--- Trecho fornecido ---

Uma análise positiva que fazemos é que, de uma edição a outra, houve por parte das pessoas não somente maior conscientização de suas forças enquanto sociedade civil - o que pode ser percebido pelo amadurecimento das propostas e aumento no número de organizações envolvidas, como também o desejo de se envolver, não apenas com sugestões e propostas, mas com participação ativa no sistema público. Há um ganho político na medida que os imigrantes e refugiados entendem suas posições e os meios de inserção no campo.
Considerações finais
A demanda de imigrantes e refugiados por educação é real. Os dados que apresentamos coadunam com esse fato. A necessidade de políticas educacionais torna-se fundamental. Como discutimos ao longo do texto, nem sempre a elaboração e a execução de políticas acompanham o contexto empírico. O Estado mostra-se leniente na demora de efetivar projetos que atendam tanto o público migrante como as instituições escolares.
Uma forma de se contrapor a tal realidade é o envolvimento das pessoas no campo político, por meio de grupos da sociedade civil. Acreditamos que esse é um caminho para a mudança de cenário. O estudo de caso sobre a cidade de São Paulo mostra isso. Imigrantes, refugiados e cidadãos locais planejam, debatem e definem propostas para apresentação e discussão com o poder público, sendo as conferências um dos meios possíveis, inclusive com ganhos, como a efetivação da Política Municipal para a População Imigrante e a criação do primeiro Centro de Referência e Atendimento para Imigrantes - CRAI, do município.
Da conferência de 2013 para a edição de 2019, houve maior adesão de organizações, eixos e propostas. Além disso, as conferências se tornaram um ponto de impulso para novas ações, como o Fórum de Educação para Migrantes Internacionais, ocorrido em 2022, na Câmara Municipal de São Paulo. Dessa forma, a atuação das pessoas no campo político por meio da sociedade civil, é uma forma de participação e engajamento público, além de fomentar discussões visando melhorias para a comunidade.

---

Pedido de trabalho 1 — Por favor, transcreva do texto sobre imigrantes e refugiados em São Paulo a passagem que vai de "Da conferência de" até "para a comunidade.".
Pedido de trabalho 2 —
Responda com base no texto sobre imigrantes e refugiados em São Paulo:
(a) Como o texto qualifica o Estado diante da demora em efetivar projetos?
(b) Que centro é citado como criado pela primeira vez no município?
(c) Em que ano e em que local ocorreu o Fórum de Educação para Migrantes Internacionais?
Pedido de trabalho 3 — Retome o texto sobre imigrantes e refugiados em São Paulo a partir de onde ele termina.

--- Extrato de dados ---

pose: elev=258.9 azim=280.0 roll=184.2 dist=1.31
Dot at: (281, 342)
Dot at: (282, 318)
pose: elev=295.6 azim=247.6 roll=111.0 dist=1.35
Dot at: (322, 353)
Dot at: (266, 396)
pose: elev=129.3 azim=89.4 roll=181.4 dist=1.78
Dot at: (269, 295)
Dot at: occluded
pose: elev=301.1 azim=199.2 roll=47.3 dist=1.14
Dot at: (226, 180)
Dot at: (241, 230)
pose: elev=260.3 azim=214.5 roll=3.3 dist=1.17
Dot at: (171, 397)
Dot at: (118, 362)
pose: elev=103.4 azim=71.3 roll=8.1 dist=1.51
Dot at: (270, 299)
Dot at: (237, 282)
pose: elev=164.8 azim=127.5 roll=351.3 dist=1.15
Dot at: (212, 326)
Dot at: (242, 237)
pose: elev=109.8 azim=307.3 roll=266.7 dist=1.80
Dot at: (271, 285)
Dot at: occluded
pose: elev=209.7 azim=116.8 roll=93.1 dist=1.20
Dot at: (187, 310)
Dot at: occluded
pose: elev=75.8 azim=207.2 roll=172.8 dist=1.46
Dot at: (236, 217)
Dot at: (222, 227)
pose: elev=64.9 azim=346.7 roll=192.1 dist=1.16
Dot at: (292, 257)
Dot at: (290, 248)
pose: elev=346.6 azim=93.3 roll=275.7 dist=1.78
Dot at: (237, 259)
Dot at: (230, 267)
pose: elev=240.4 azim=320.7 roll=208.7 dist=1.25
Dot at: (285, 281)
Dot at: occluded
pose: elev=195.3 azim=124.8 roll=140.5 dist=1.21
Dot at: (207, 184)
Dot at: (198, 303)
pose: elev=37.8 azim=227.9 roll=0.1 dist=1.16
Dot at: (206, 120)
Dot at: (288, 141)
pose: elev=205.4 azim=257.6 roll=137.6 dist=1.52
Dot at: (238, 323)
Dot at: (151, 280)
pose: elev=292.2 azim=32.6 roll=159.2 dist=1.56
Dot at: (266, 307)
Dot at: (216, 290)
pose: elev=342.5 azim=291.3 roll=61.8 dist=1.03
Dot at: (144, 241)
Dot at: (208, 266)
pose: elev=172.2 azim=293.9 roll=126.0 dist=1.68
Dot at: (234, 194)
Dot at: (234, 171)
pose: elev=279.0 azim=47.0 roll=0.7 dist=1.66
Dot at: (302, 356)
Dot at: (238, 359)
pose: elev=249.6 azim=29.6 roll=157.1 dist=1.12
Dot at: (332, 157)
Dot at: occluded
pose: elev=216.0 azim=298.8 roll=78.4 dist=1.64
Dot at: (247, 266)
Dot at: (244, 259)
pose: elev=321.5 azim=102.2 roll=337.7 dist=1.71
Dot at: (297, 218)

---

Área de resposta 1 —
Da conferência de 2013 para a edição de 2019, houve maior adesão de organizações, eixos e propostas. Além disso, as conferências se tornaram um ponto de impulso para novas ações, como o Fórum de Educação para Migrantes Internacionais, ocorrido em 2022, na Câmara Municipal de São Paulo. Dessa forma, a atuação das pessoas no campo político por meio da sociedade civil, é uma forma de participação e engajamento público, além de fomentar discussões visando melhorias para a comunidade.

Área de resposta 2 —
(a) Leniente.
(b) O Centro de Referência e Atendimento para Imigrantes (CRAI).
(c) Em 2022, na Câmara Municipal de São Paulo.

Área de resposta 3 —
Enfatizamos, assim, a importância de conhecer e estudar o contexto de São Paulo. Abordamos apenas um recorte. É necessário novos estudos sobre as organizações da sociedade civil, que atuam no município, a fim de que se construa um conjunto de conhecimentos, que sirva de base para que processos semelhantes aconteçam em outras cidades. Na medida que pesquisadores compreendam o assunto, elaborando pesquisas, refletindo e teorizando, dar-se-á maior atenção e se fomentarão discussões no esforço de inspirar a criação de outros movimentos, organizações e estudos.
Por fim, a participação de universidades, organizações não governamentais e instituições religiosas cumpre um papel necessário. No entanto, e isso é importante destacar, a atuação dos refugiados e imigrantes não deve ser menor ou limitada. São eles que devem liderar as ações, fomentar a agenda de atividades e estar à frente do movimento para efetivação de seus direitos e inclusão nos espaços públicos, dentre os quais, a escola. Inclui-se, nesse processo, as políticas que possibilitam a efetiva inclusão de crianças e adolescentes, garantindo a diversidade social e cultural da escola pública.